**TEXT TO READ**
-*-

It is so very important. verses 11-14 “Take care lest you forget the Lord your God by not keeping His commandments and His rules and His statutes, which I command you today, lest, when you have eaten and are full and have built good houses and live in them, and when your herds and flocks multiply and your silver and gold is multiplied, then your heart will be lifted up, and you forget the Lord your God…” that whole chapter just dig in.

I don’t want to be like Laodiciea (read Revelation 3) I don’t want to think I have prospered and need nothing, God wants me to overcome and conqueror, but only in Him, Through Him and By Him can I conqueror, because our God is a warrior God. Calling me to fight the good fight of faith. of which, by God’s grace I shall persevere to the end. He is worth it, nothing else is worth living for. Go Hard or Go Home. I don’t know God what your going to do with my life, but I know you bought this life, the life of Travis McNeely, with the blood of Jesus, I am not my own. I am Yours. It’s so easy to speak about Jesus, but Lord I pray that I myself and those whom follow you, your church, would be a people refined through the fire and that will walk with you by faith. We need you, and need to live like it, especially myself. God you alone are Worthy. “I am Yours, Save me!”

 

“If you are not firm in your faith, you will not be firm at all.” Isaiah 7:9

 

p.s. i kinda babbled sometimes in this blog. Words are precious… I’m trying to learn not to talk so much. God is good. Amen.

-*-

**REQUIREMENT 1**
What line from Isaiah 7:9 does the blog post quote?
The entries that follow have no connection to the blog post.

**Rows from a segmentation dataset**
-*-

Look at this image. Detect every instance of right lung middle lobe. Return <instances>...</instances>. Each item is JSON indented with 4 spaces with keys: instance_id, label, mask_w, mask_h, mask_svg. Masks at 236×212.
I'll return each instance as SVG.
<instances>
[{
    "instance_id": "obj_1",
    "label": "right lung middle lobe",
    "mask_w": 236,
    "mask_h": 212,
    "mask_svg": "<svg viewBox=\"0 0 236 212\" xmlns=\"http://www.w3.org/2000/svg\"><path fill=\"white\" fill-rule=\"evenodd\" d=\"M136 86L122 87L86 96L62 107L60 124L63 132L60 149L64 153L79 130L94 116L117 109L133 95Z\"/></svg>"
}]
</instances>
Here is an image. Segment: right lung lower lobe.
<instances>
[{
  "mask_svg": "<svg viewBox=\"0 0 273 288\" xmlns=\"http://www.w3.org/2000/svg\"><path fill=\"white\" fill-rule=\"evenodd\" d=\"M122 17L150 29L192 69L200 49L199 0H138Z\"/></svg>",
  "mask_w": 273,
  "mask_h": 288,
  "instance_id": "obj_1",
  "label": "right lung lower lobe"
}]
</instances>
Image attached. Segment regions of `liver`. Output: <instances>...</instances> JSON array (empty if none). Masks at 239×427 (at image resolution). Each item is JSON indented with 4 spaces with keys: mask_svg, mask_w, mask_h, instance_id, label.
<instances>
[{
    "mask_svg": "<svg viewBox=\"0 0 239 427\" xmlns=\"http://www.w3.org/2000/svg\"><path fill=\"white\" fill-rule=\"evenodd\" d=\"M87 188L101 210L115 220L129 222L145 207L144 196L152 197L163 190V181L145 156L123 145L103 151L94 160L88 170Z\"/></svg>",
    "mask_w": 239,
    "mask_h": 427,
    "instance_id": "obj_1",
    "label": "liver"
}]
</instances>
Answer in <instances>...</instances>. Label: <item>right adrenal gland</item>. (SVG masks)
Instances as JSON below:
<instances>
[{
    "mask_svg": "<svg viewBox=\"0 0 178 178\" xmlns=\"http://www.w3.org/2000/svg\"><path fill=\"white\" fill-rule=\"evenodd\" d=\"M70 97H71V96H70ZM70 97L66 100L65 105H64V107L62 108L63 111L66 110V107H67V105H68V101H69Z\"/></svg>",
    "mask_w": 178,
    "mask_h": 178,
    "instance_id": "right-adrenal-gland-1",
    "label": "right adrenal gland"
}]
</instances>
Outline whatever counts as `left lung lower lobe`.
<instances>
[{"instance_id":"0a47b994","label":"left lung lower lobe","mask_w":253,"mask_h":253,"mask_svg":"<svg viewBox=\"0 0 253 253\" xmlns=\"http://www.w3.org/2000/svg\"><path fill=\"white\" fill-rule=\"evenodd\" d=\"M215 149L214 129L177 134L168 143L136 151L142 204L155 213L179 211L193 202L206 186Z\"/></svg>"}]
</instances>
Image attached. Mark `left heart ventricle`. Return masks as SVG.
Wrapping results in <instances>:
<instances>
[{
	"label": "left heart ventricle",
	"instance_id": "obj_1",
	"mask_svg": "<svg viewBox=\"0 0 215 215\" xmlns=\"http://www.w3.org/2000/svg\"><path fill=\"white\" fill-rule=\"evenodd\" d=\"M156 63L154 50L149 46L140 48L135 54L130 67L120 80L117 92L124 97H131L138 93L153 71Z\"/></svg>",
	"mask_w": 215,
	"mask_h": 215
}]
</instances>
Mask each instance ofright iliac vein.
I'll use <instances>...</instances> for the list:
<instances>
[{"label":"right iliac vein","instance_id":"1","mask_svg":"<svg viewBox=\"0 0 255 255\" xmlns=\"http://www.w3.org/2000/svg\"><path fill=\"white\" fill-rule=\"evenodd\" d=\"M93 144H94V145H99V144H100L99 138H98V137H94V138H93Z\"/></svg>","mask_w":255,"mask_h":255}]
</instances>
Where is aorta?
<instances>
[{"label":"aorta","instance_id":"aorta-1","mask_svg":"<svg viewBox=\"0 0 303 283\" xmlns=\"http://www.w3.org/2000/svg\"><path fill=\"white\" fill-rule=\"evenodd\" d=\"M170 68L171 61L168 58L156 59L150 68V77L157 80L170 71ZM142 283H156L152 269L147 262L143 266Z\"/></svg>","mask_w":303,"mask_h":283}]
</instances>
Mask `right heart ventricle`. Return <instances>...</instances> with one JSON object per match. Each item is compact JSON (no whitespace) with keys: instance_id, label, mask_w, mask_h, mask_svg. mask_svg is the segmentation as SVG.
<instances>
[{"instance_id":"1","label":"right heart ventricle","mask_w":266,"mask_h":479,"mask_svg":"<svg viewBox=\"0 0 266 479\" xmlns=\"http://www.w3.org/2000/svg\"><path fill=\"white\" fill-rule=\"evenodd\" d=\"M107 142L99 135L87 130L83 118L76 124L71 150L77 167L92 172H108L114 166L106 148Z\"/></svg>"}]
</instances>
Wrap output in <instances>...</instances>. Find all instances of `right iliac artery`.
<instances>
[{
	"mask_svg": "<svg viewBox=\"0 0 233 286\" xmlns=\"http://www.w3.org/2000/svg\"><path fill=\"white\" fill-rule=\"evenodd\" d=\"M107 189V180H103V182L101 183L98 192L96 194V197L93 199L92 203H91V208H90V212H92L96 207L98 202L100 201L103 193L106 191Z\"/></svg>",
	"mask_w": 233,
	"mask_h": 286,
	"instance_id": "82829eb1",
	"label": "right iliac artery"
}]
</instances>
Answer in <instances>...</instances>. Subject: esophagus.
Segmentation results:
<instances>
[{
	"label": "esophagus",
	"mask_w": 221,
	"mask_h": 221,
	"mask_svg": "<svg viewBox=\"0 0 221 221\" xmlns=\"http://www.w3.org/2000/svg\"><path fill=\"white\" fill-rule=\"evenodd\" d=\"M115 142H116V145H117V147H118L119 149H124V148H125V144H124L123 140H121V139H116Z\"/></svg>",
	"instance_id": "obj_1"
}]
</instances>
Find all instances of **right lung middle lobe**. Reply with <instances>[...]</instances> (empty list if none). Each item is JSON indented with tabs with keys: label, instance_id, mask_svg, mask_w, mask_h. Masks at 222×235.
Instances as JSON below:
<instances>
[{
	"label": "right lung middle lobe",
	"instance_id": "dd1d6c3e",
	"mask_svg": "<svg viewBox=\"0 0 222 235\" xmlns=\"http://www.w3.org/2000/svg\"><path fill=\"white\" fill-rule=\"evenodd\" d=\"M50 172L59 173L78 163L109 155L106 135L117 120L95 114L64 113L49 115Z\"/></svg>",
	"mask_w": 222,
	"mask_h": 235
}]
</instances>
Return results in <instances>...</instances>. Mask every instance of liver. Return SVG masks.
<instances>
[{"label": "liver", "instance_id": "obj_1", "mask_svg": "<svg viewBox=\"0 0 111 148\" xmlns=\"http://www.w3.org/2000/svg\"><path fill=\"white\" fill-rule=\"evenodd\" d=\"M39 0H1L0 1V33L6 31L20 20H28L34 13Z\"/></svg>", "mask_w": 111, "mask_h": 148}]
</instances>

-*-

**REQUIREMENT 2**
How many lines of the entries contain the string "lower", counting only matches with the same case? Reply with the number alone.

**ANSWER 1**
“If you are not firm in your faith, you will not be firm at all.”

**ANSWER 2**
4